Face à la recrudescence des injures, des discours de haine et des violences verbales sur les réseaux sociaux, le Gouvernement de la République démocratique du Congo entend renforcer sa réponse en s’appuyant également sur les organisations de la société civile. Reçu mercredi 8 juillet dernier à Kinshasa par le ministre d’État, ministre de la Justice et Garde des Sceaux, Guillaume Ngefa Atondoko Andali, le Cadre permanent de concertation de la femme congolaise (CAFCO) a exprimé sa volonté d’accompagner les pouvoirs publics dans la prévention des dérives numériques, la promotion d’un usage responsable des plateformes digitales et la protection de l’État de droit.

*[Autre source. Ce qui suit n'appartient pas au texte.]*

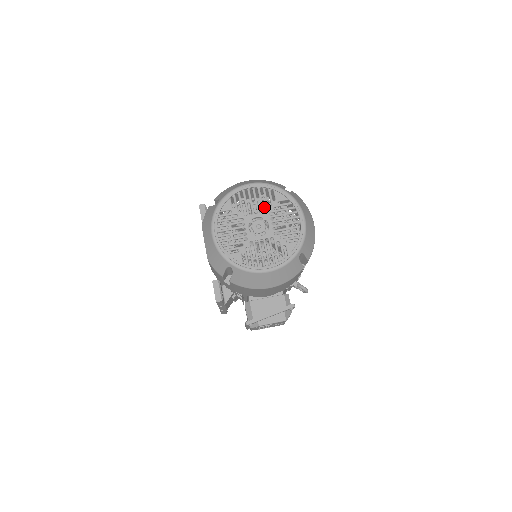
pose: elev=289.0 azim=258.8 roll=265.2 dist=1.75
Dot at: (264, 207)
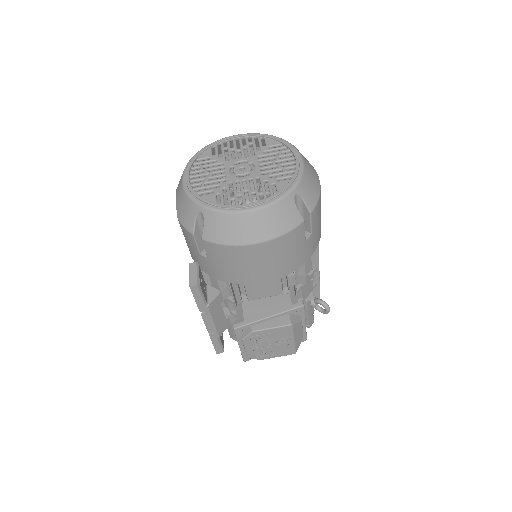
Dot at: occluded
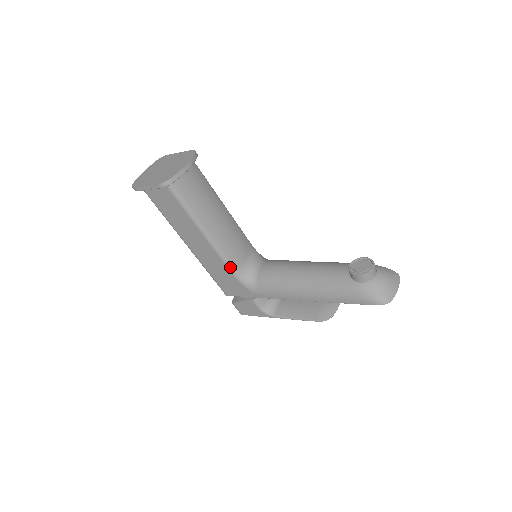
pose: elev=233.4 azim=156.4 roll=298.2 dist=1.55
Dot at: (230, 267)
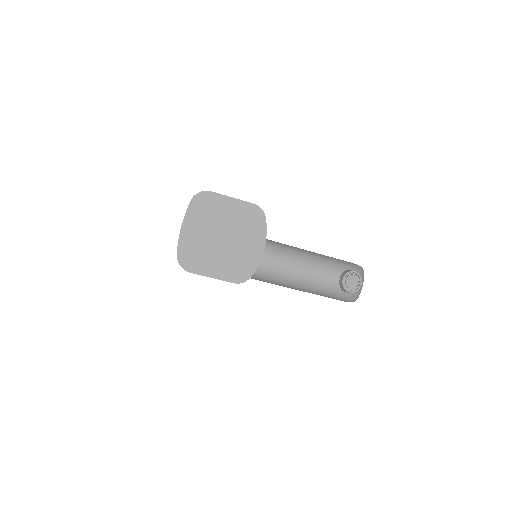
Dot at: occluded
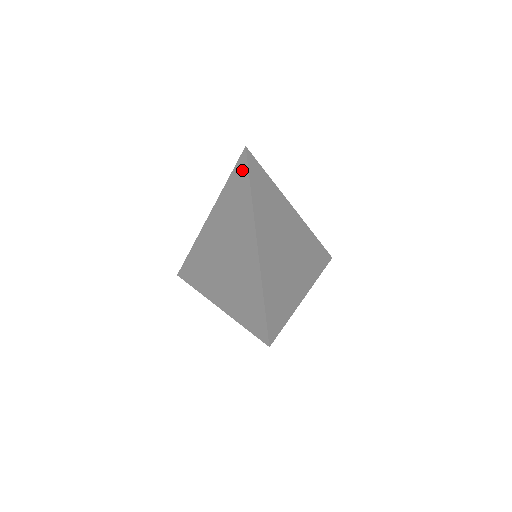
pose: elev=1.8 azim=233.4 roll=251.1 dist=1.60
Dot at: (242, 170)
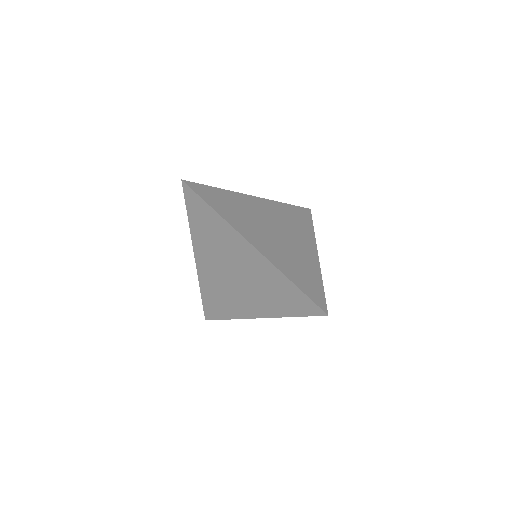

Conduite par sa directrice exécutive, Grâce Lula Hamba, la délégation du CAFCO est venue présenter les conclusions d’un plaidoyer engagé depuis le mois d’avril auprès du ministère de la Justice afin d’attirer l’attention des autorités sur la multiplication des attaques, injures et insultes visant les responsables des institutions publiques sur les réseaux sociaux.

À l’issue de l’audience, Grâce Lula Hamba a expliqué que cette démarche s’inscrivait dans la continuité des échanges déjà amorcés avec le ministère.
« Nous sommes dans une dynamique de plaidoyer que nous avons entamée depuis le mois d’avril afin de demander au ministre de voir dans quelle mesure la question des attaques, des injures et des insultes adressées aux autorités et aux animateurs des institutions publiques sur les réseaux sociaux peut être davantage prise en charge », a-t-elle déclaré.
Les discussions ont également porté sur les actions déjà entreprises par le ministère de la Justice ainsi que sur les perspectives de collaboration entre les pouvoirs publics et cette plateforme qui rassemble des organisations féminines de la société civile et des femmes engagées dans la vie politique.
Au cours de la rencontre, le CAFCO a réaffirmé sa disponibilité à soutenir les efforts du Gouvernement à travers des campagnes communautaires de sensibilisation destinées à promouvoir une utilisation responsable des réseaux sociaux.
Pour la plateforme, la lutte contre les discours de haine ne peut se limiter aux seules poursuites judiciaires. Elle passe également par l’éducation citoyenne, la prévention et la responsabilisation des utilisateurs des espaces numériques.
L’organisation estime qu’un travail de proximité auprès des communautés permettra de réduire les comportements injurieux en ligne, de renforcer le respect des institutions de la République et de favoriser un climat de dialogue dans l’espace numérique.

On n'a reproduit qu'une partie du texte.